Donovan and his website have precursors. Another successful "gripe site," www.mcspotlight.org, has tracked McDonald's for years. It was founded after the famous McLibel trial that came to a climax in the high court in 1997, the fallout of which was a public relations disaster for the US fast food chain.
The best historical comparison with the Donovans and their fight, though, could be Ida Tarbell. One of the original "muckrakers," Tarbell's campaigning journalism against John D Rockefeller's Standard Oil, published in the early 20th century, eventually brought the company before the US courts. Antitrust legislation forced the break-up of Standard Oil into several smaller companies (Exxon, Mobil, Chevron and Amoco all rose from Standard Oil's ashes).
Tarbell's grudge began after Standard Oil had put her father's firm out of business. The source of John Donovan's grudge is similar, although it centres on the accusation that Shell stole intellectual property belonging to him and his father. They had been in the garage business since the 1950s and began selling ideas for promotions to attract customers to petrol stations. A typical scheme would involve a tie-in to a popular film. Shell liked the ideas that Don Marketing, the Donovans' company, sold to them, says Donovan, and sales increased by 30 per cent on the back of some of the campaigns.
Then, says Donovan, in the early 1990s, a new manager in Shell's promotions division started stealing the ideas. The men complained to the company's senior management but were ignored. Offended that a company with which they had worked for so long should treat them this way, the Donovans began their guerrilla war.
After various legal actions, Shell agreed to settle out of court, paying the Donovans a sum "in the thousands" as part of a "peace treaty" stipulating that neither party speak about the matter in future. The Donovans were disappointed by the sum—their claim had been for around £1m—but accepted "under duress." That was in 1999. But, says Donovan, Shell later broke the "peace treaty" by making disparaging remarks about them.
So Donovan launched his website—which costs only around £1 a week to run. And thanks to the ecological problems on Sakhalin, Shell's poor record for bringing projects on stream on time and on budget and the power of the web, the Donovan grudge against Shell came to a spectacular climax in December.

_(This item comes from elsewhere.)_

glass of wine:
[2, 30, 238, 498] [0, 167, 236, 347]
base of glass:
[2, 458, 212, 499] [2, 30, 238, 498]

Donovan is not worried that his site became an instrument in the Russian government's ambition to become an energy superpower.
"Shell is not the worst oil company in the world," says Donovan, "but we feel they mistreated us very badly." Shell could have settled with the two men for £1m in 1998. Instead, Shell settled with the Russian government in December, with $30bn in fines hanging over the company's head.